> WORK INSTRUCTIONS:
Output the passage of the mojibake article that runs from "But trying to" up to and including "trying to help.", copied word for word.

> PAGE EXCERPT:

—————

Internationalization Cookbook
This is my personal blog. The views expressed on these pages are mine alone and not those of my employer.

Mojibake, question marks, and other troubles

Q. I am trying to create a Japanese application and I get corrupted characters/question marks. What am I doing wrong?

A. There are many elements affecting this, but the most important are described below.

Introduction

Maybe one of the most common question asked in newsgroups is the one above.

Usually the answer points to one of the following elements: OS version, OS system code page (or “ANSI code page”), if the application is Unicode or ANSI, how was the resource file encoded and compiled, fonts.

But trying to figure out exactly what is wrong might require a lot of back and forth, with successive questions and answers, working to narrow down the exact problem.

This is where this article is trying to help.

The Application

I am not going to talk much about it. You can download the code and see for yourself.

It is the basic Win32 as created by the Visual Studio 2005 wizard, adapted to load resources from a dll (name provided in the command line).

—————

Recorded data:
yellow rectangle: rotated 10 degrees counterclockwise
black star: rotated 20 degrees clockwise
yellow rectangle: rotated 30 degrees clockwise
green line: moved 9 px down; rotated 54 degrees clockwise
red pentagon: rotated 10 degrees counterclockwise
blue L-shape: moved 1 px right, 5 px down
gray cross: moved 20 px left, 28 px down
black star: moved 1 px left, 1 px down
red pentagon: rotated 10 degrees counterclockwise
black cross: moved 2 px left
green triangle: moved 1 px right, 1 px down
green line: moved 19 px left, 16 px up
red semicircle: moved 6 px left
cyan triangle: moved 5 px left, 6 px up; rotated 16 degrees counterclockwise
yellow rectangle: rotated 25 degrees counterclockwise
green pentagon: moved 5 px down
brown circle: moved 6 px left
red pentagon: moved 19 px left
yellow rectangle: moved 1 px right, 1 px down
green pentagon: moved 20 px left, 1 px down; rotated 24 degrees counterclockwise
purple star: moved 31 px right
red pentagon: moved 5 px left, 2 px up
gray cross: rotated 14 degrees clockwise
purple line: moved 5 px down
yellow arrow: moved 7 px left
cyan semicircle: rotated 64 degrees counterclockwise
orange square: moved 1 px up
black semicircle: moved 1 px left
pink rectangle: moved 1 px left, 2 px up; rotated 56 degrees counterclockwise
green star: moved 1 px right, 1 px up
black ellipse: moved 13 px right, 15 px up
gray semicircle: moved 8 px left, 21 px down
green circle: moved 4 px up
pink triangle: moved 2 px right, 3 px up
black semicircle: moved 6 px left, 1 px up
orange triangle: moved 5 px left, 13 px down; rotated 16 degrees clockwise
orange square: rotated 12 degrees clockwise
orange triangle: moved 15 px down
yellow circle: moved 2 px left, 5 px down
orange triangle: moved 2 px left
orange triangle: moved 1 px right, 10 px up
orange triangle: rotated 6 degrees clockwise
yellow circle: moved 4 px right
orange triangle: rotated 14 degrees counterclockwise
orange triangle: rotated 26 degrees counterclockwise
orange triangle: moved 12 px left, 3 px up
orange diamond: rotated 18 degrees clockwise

—————

> TASK OUTPUT:
But trying to figure out exactly what is wrong might require a lot of back and forth, with successive questions and answers, working to narrow down the exact problem.

This is where this article is trying to help.